George Pelecanos: crime, politics, tragedy

 

Like most of the trouble that’s happened in my life or that I’ve caused to happen, the trouble that happened that night started with a drink. (Down by the River Where the Dead Men Go).

Ramone had his own rules: follow the playbook, stay safe, put in your twenty- five and move on. He was not enamored of Cook or any of the other mavericks, cowboys, and assorted living legends on the force. Romanticizing the work could not elevate it to something it was not. This was a job, not a calling. Holiday, on the other hand, was living a dream, had lead in his pencil, and was jacked up big on the Twenty-third Psalm. (The Night Gardener).

Above is an interview conducted in front of a Greek audience in Athens with prolific Greek-American crime novelist and screenwriter George Pelecanos.

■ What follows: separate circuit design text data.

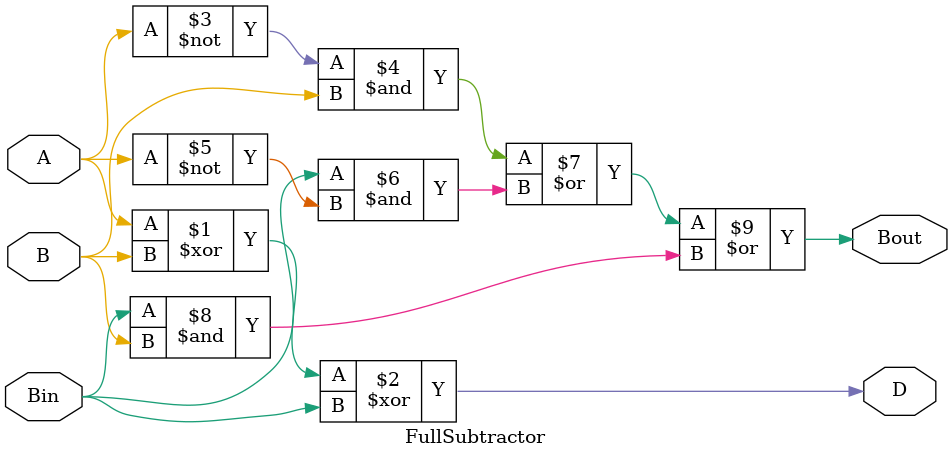
<source format=v>
module FullSubtractor (
    input A, B, Bin,
    output D, Bout
);
    assign D = A ^ B ^ Bin;
    assign Bout = (~A & B) | (Bin & ~A) | (Bin & B);
endmodule


</source>
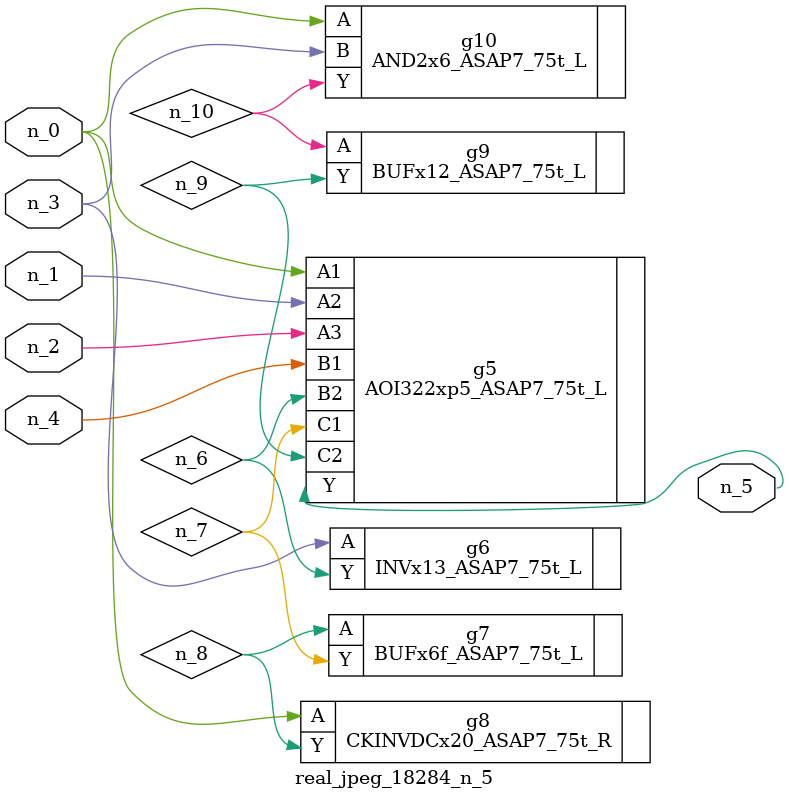
<source format=v>
module real_jpeg_18284_n_5 (n_4, n_0, n_1, n_2, n_3, n_5);

input n_4;
input n_0;
input n_1;
input n_2;
input n_3;

output n_5;

wire n_8;
wire n_6;
wire n_7;
wire n_10;
wire n_9;

AOI322xp5_ASAP7_75t_L g5 ( 
.A1(n_0),
.A2(n_1),
.A3(n_2),
.B1(n_4),
.B2(n_6),
.C1(n_7),
.C2(n_9),
.Y(n_5)
);

CKINVDCx20_ASAP7_75t_R g8 ( 
.A(n_0),
.Y(n_8)
);

AND2x6_ASAP7_75t_L g10 ( 
.A(n_0),
.B(n_3),
.Y(n_10)
);

INVx13_ASAP7_75t_L g6 ( 
.A(n_3),
.Y(n_6)
);

BUFx6f_ASAP7_75t_L g7 ( 
.A(n_8),
.Y(n_7)
);

BUFx12_ASAP7_75t_L g9 ( 
.A(n_10),
.Y(n_9)
);


endmodule
</source>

The interview concentrates to a great extent on Pelecanos’ partnership with David Simon that resulted in the classic TV series The Wire – about the decline amid crime, corruption and racial polarisation and strife of one of the great American cities, Baltimore, which mirrors the decline of so many once thriving US metropolises, such as Detroit, Pittsburgh, St Louis, Cleveland. The TV series is regarded as one of the finest ever made.

Pelecanos also collaborated with Simon on Treme, a short-lived series about New Orleans in the aftermath of Hurricane Katrina, and The Deuce, which took us back to early 1970s New York City and the birth of the hardcore pornography industry.

Pelecanos was uniquely placed to write about Baltimore because his novels are all based in neighbouring Washington DC, where the writer was born and has always lived. Pelecanos worked in his father’s diner – crewed entirely by African-Americans, who made up 80 percent of DC’s population – and served white men in ties who he never felt much affinity for.

Inevitably, then, in charting the travails and modern history of Washington DC, Pelecanos is charting the history of its black community, even if some of his heroes, like Nick Stefanos, Dimitri Karras, Spero Loukas are Greek Americans, presumably Pelecanos’ alter egos.

As influences, Pelecanos cites crime writers Elmore Leonard, Dashiell Hammett, Raymond Chandler, as well as film noirs and Westerns, while music – soul, funk, rock and roll, the DC punk rock scene – clothes, cars, sports, drugs, alcohol and guns are also an integral part of the world Pelecanos creates and recreates.

The strength of Pelecanos’ writing – its vivid and passionate documenting of the trials and tribulations of Washington DC – might also reveal its limitation. For Pelecanos, crime – stepping out of bounds of what is socially and legally acceptable – is a materialist phenomenon and can ultimately be explained by social and political circumstances. As he himself says: ‘Any time you have poverty, joblessness, sub-par public schools, and a lack of opportunity, you're going to have a high rate of crime.’

This explanation of crime pervades Pelecanos’ novels disallowing other, perhaps darker reasons, for criminal behaviour, greed, envy, psychopathy, power, loathing, and explains the absence of tragedy in his work, which sometimes makes reading a Pelecanos novel like reading a political tract.